Coping with sleaze and a bolder GenX
Is it technology? More exposure on TV and Internet? Or just a new age of permissiveness?
Is it technology? More exposure on TV and Internet? Or just a new age of permissiveness whose time has come?

The questions are many as debate rages over a sexually explicit MMS involving two Delhi high school students. The MMS involving two students of the elite Delhi Public School (DPS) in the capital's R.K. Puram area shocked educationists and parents. That the 2.37-minute sleaze footage soon found its way to countless mobiles, CDs that could be bought off the shelves and even porn sites came as a further shock, leading to considerable soul searching about what it implied.
Some argued morality, officials said it was not an isolated instance, parents complained of easy access to pornography. And doctors at abortion clinics in the city said it only conformed to a pattern of their patients getting younger.
"Almost 20 to 30 percent of the girls who walk into my clinic for abortions are unmarried, of which a majority are under 17. They mostly come with boys who claim to be their husbands, or with other friends," said Ranvir Solanki who runs the Solanki Medical Home in Dwarka in south Delhi.
He gave the example of a young girl who came to him saying she was a college student, which she clearly wasn't. "When I discussed her case with another doctor nearby we realised that she had already been there twice."
"And most youngsters seem to be aware of all the latest devices as well," he added, recounting how a young girl had walked in asking for Propofol, a new "wonder drug" that helps in abortion.
Solanki's assertions are borne out by another doctor who worked at Marie Stopes, a government supported hospital for abortions.
"As soon as they walk in, we doctors know. But there is nothing we can do about it. They dress up like adults, give fictitious names and addresses. They want the 'job' done fast, and are ready to shell out as much money as required."
Educationists and parents, who bear the onus, admit that they can't just blame technology or the times. What is important is instilling a sense of the right and the wrong in the child.
Said Sara George, principal of St Mary's School: "In today's world, parents have an increasing role to play. They should maintain close and friendly relationships with their children, so they feel free to open up to them."
Added Beena Varkey, a teacher at St Paul's School: "It is just not possible to control anything anymore. Technology is growing fast, and children are the first to learn anything new. And with all this influence of foreign TV channels, Internet and films, children today are mostly trying to ape youth in the west."
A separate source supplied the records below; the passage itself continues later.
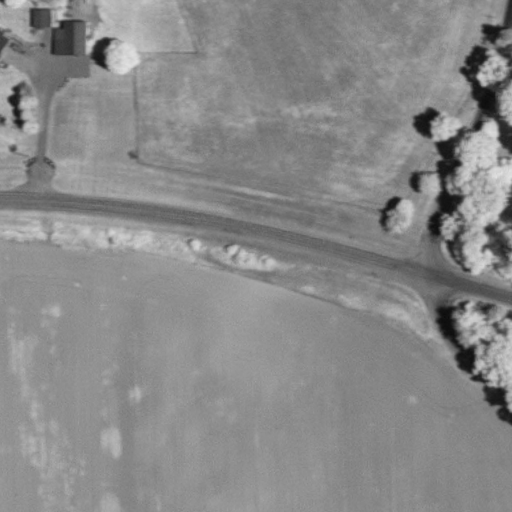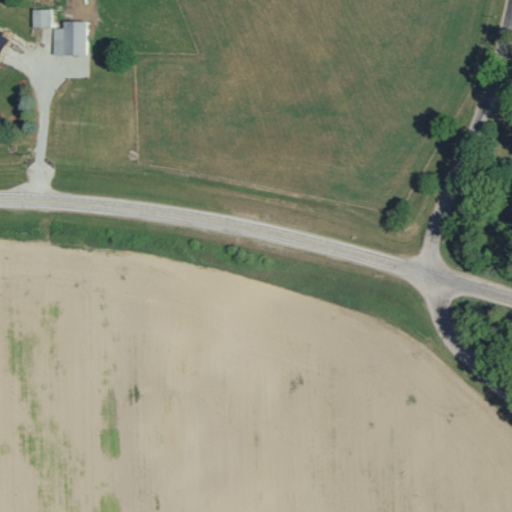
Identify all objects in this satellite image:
building: (40, 17)
building: (69, 37)
road: (443, 209)
road: (219, 219)
road: (472, 284)
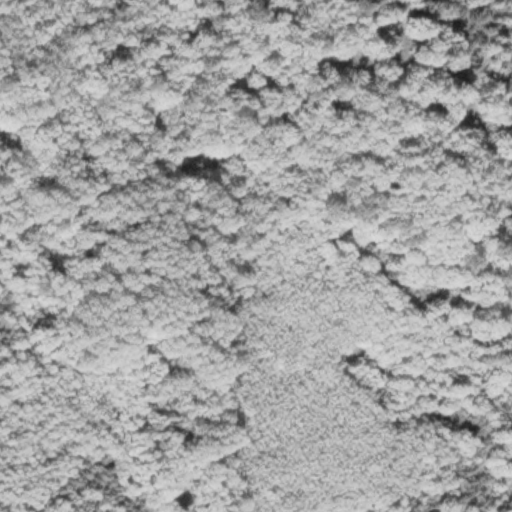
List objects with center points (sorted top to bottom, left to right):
road: (130, 311)
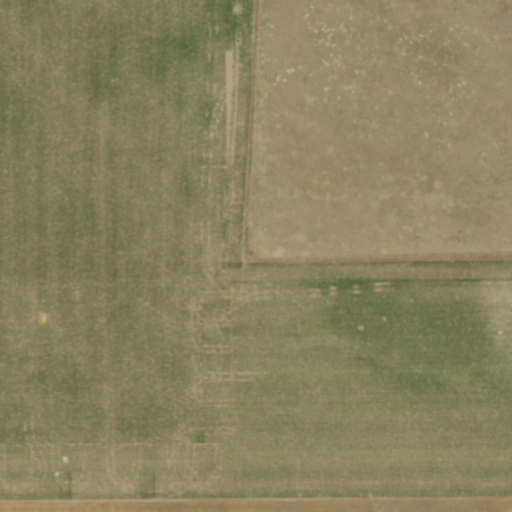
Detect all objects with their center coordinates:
crop: (213, 299)
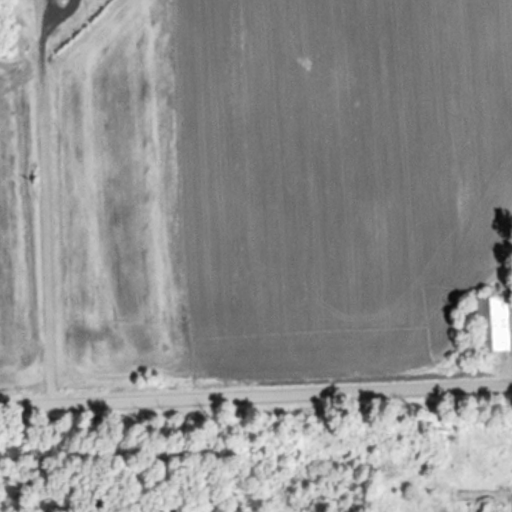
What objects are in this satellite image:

"What is required is possibly effective counselling, something on the lines of moral and sexual education," she said.
Reena Oberoi, a mother of two, in Delhi agreed that it was futile blaming developments in the tech world or influences like TV.
"I guess every generation of parents have had to deal with some kind of moral policing or the other. My parents may have had to do their share by banning Harold Robbins and Mills and Boons, and now I have to do it by placing child locks on TV channels and monitoring websites.
"That is not sufficient I know with newer means of communication coming out every other day. What is essential is for children to be made aware of what is right and wrong and the implications of any impulsive action."
The incident that sparked this intense debate hit the headlines last month though it occurred about two weeks earlier in the school. All students involved in the filming were suspended.
There have been reports that the girl involved has been shifted out of the country by her family, and the boy who was part of the under-17 Delhi state cricket team, opted out of the a north zone Vijay Merchant trophy match against Punjab, Nov 27, 28 and 29, complaining of diarrhoea.
But in a sense, they have become peripheral in the discussion of morality vs promiscuity, discipline vs liberal values, independence vs parental control that is the talking point in drawing rooms and classrooms all over.